■ HOW TO COMPLETE THIS TASK:
Nothing in the data may be altered; copy it all exactly.

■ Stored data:
▬▬▬▬▬▬▬▬▬▬

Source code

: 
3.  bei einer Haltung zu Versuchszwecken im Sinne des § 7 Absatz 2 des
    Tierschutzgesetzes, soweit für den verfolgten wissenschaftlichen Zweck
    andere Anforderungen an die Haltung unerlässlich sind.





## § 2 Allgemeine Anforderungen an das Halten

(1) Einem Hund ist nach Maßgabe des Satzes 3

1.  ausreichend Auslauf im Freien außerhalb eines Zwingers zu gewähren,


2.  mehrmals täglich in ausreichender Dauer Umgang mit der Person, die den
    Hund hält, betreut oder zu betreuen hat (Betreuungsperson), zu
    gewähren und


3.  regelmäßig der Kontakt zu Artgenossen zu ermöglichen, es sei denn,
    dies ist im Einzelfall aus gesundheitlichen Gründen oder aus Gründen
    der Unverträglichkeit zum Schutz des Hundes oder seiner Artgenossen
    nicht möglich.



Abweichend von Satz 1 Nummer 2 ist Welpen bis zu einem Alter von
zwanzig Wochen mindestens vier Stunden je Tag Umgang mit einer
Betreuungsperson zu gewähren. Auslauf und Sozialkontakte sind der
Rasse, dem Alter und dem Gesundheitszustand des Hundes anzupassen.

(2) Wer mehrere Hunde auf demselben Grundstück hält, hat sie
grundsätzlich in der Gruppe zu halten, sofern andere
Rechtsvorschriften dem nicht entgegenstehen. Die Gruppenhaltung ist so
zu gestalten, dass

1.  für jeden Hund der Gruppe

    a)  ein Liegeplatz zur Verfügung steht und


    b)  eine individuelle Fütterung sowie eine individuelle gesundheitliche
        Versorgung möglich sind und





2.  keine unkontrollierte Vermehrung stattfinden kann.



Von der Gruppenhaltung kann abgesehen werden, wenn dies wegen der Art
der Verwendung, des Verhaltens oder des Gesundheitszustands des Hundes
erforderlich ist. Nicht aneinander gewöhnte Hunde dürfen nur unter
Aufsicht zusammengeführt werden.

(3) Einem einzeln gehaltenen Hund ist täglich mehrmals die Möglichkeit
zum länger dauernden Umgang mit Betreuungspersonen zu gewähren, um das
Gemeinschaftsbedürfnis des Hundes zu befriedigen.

▬▬▬▬▬▬▬▬▬▬

■ ANSWER TO THIS TASK:
Source code

: 
3.  bei einer Haltung zu Versuchszwecken im Sinne des § 7 Absatz 2 des
    Tierschutzgesetzes, soweit für den verfolgten wissenschaftlichen Zweck
    andere Anforderungen an die Haltung unerlässlich sind.





## § 2 Allgemeine Anforderungen an das Halten

(1) Einem Hund ist nach Maßgabe des Satzes 3

1.  ausreichend Auslauf im Freien außerhalb eines Zwingers zu gewähren,


2.  mehrmals täglich in ausreichender Dauer Umgang mit der Person, die den
    Hund hält, betreut oder zu betreuen hat (Betreuungsperson), zu
    gewähren und


3.  regelmäßig der Kontakt zu Artgenossen zu ermöglichen, es sei denn,
    dies ist im Einzelfall aus gesundheitlichen Gründen oder aus Gründen
    der Unverträglichkeit zum Schutz des Hundes oder seiner Artgenossen
    nicht möglich.



Abweichend von Satz 1 Nummer 2 ist Welpen bis zu einem Alter von
zwanzig Wochen mindestens vier Stunden je Tag Umgang mit einer
Betreuungsperson zu gewähren. Auslauf und Sozialkontakte sind der
Rasse, dem Alter und dem Gesundheitszustand des Hundes anzupassen.

(2) Wer mehrere Hunde auf demselben Grundstück hält, hat sie
grundsätzlich in der Gruppe zu halten, sofern andere
Rechtsvorschriften dem nicht entgegenstehen. Die Gruppenhaltung ist so
zu gestalten, dass

1.  für jeden Hund der Gruppe

    a)  ein Liegeplatz zur Verfügung steht und


    b)  eine individuelle Fütterung sowie eine individuelle gesundheitliche
        Versorgung möglich sind und





2.  keine unkontrollierte Vermehrung stattfinden kann.



Von der Gruppenhaltung kann abgesehen werden, wenn dies wegen der Art
der Verwendung, des Verhaltens oder des Gesundheitszustands des Hundes
erforderlich ist. Nicht aneinander gewöhnte Hunde dürfen nur unter
Aufsicht zusammengeführt werden.

(3) Einem einzeln gehaltenen Hund ist täglich mehrmals die Möglichkeit
zum länger dauernden Umgang mit Betreuungspersonen zu gewähren, um das
Gemeinschaftsbedürfnis des Hundes zu befriedigen.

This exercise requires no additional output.